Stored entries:
++++

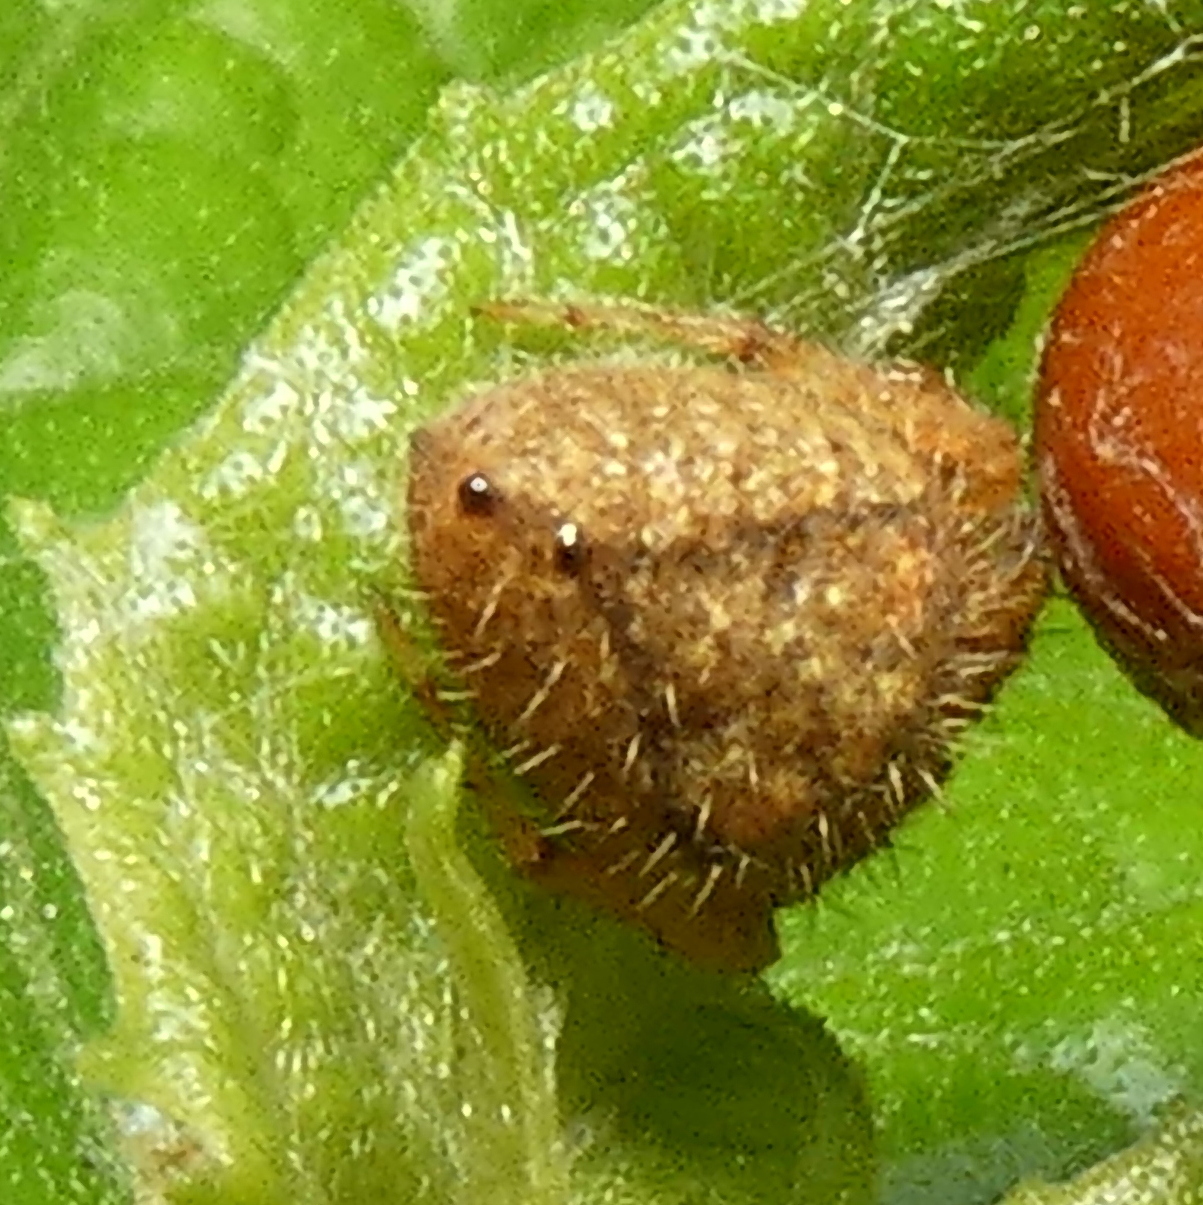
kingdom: Animalia
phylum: Arthropoda
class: Arachnida
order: Araneae
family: Araneidae
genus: Eriophora
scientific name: Eriophora edax
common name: Orb weavers
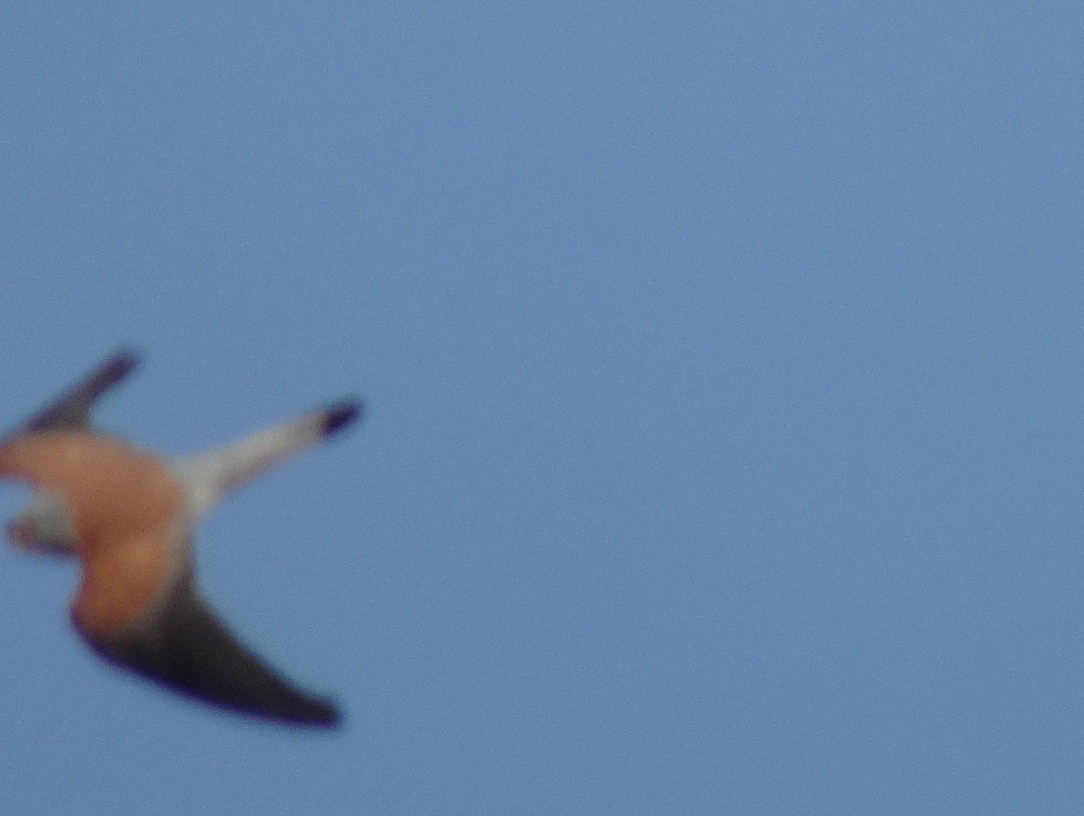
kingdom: Animalia
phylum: Chordata
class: Aves
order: Falconiformes
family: Falconidae
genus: Falco
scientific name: Falco naumanni
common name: Lesser kestrel
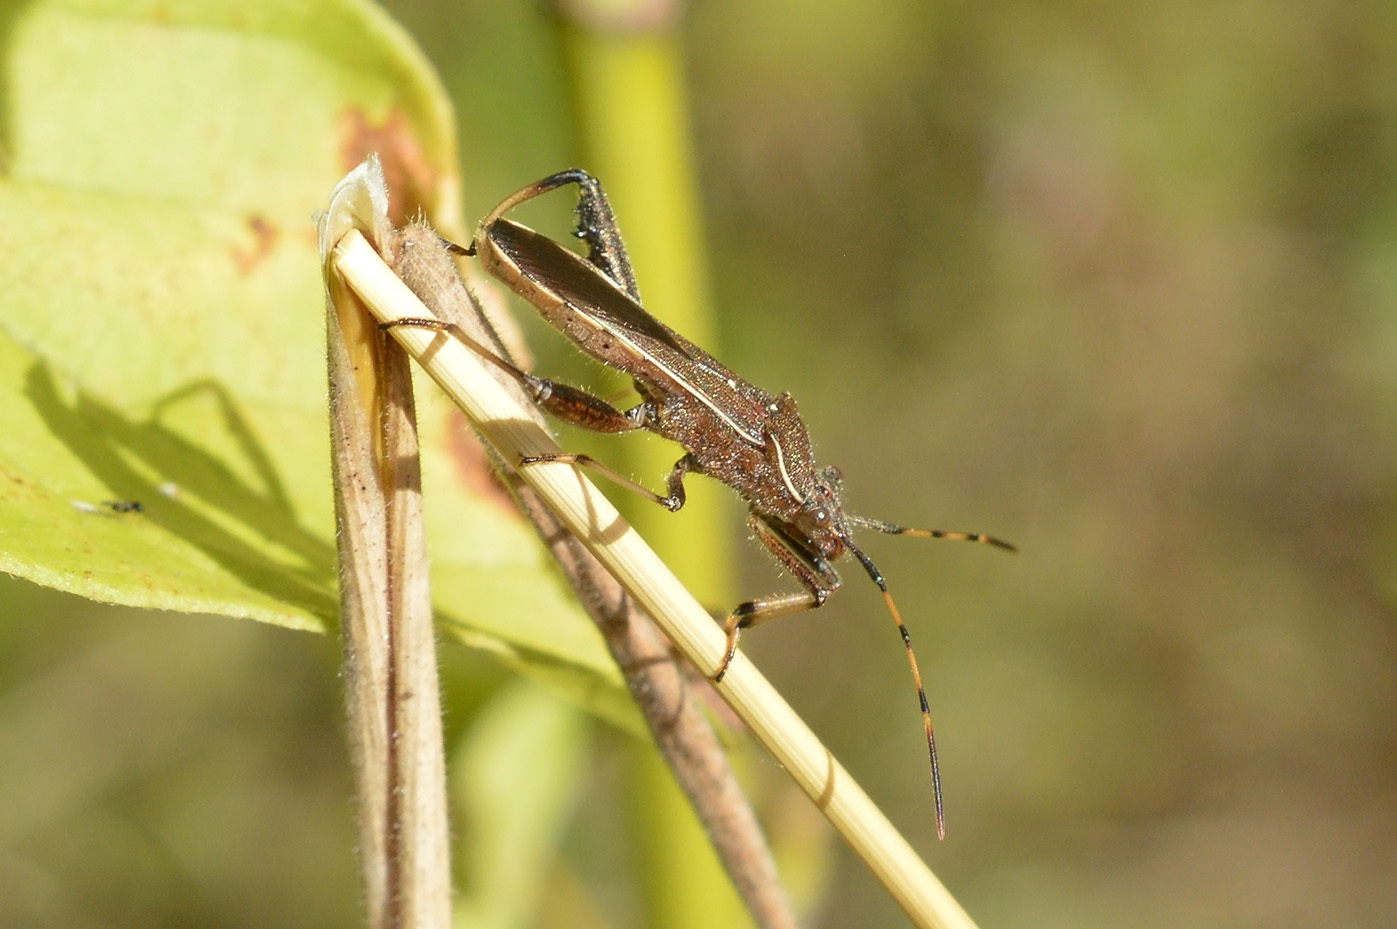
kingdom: Animalia
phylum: Arthropoda
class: Insecta
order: Hemiptera
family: Alydidae
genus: Camptopus
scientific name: Camptopus lateralis
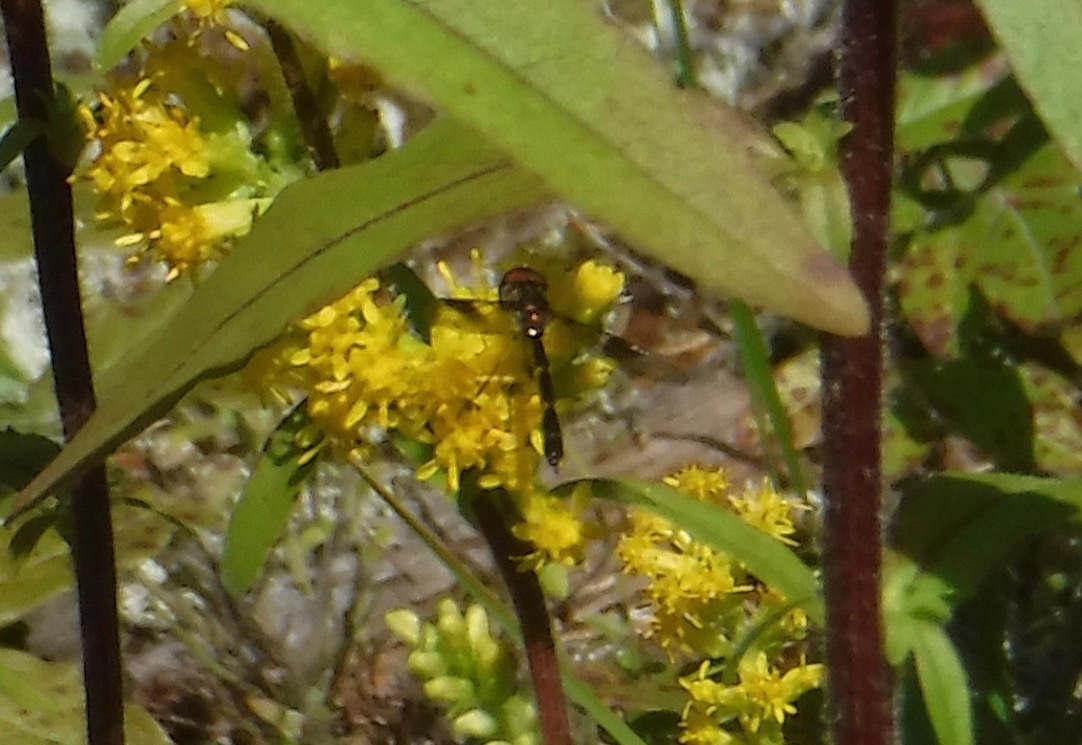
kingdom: Animalia
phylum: Arthropoda
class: Insecta
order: Diptera
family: Syrphidae
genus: Hypocritanus
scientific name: Hypocritanus fascipennis
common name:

++++

Please copy the records starting at their beginning and ending at the line containing "genus: Falco", replacing "common name" with "vernacular name" and keeping everything else unchanged. Leave the pictures out of your answer.

kingdom: Animalia
phylum: Arthropoda
class: Arachnida
order: Araneae
family: Araneidae
genus: Eriophora
scientific name: Eriophora edax
vernacular name: Orb weavers
kingdom: Animalia
phylum: Chordata
class: Aves
order: Falconiformes
family: Falconidae
genus: Falco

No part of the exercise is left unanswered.